Given entries =
* * *

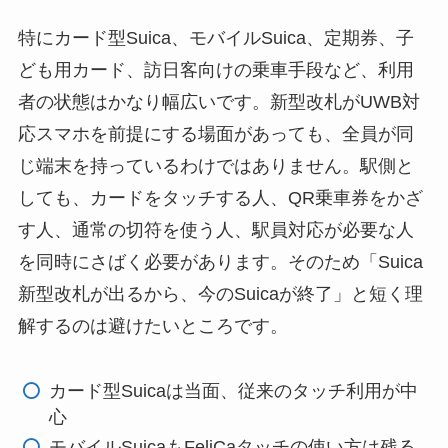
特にカード型Suica、モバイルSuica、定期券、子
ども用カード、訪日客向けの乗車手段など、利用
者の状態はかなり幅広いです。新型改札がUWB対
応スマホを前提にする場面があっても、全員が同
じ端末を持っているわけではありません。駅側と
しても、カードをタッチする人、QR乗車券をかざ
す人、通常の切符を使う人、駅員対応が必要な人
を同時にさばく必要があります。そのため「Suica
新型改札が出るから、今のSuicaが終了」と短く理
解するのは避けたいところです。
カード型Suicaは当面、従来のタッチ利用が中
心
モバイルSuicaもFeliCaタッチの使い方は残る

* * *

Exercise instructions =
Write out the text of the rows above again, changing "スマホ" to "スマートフォン" and leaving everything else unchanged. Leave the pictures out.

Exercise solution =
特にカード型Suica、モバイルSuica、定期券、子
ども用カード、訪日客向けの乗車手段など、利用
者の状態はかなり幅広いです。新型改札がUWB対
応スマートフォンを前提にする場面があっても、全員が同
じ端末を持っているわけではありません。駅側と
しても、カードをタッチする人、QR乗車券をかざ
す人、通常の切符を使う人、駅員対応が必要な人
を同時にさばく必要があります。そのため「Suica
新型改札が出るから、今のSuicaが終了」と短く理
解するのは避けたいところです。
カード型Suicaは当面、従来のタッチ利用が中
心
モバイルSuicaもFeliCaタッチの使い方は残る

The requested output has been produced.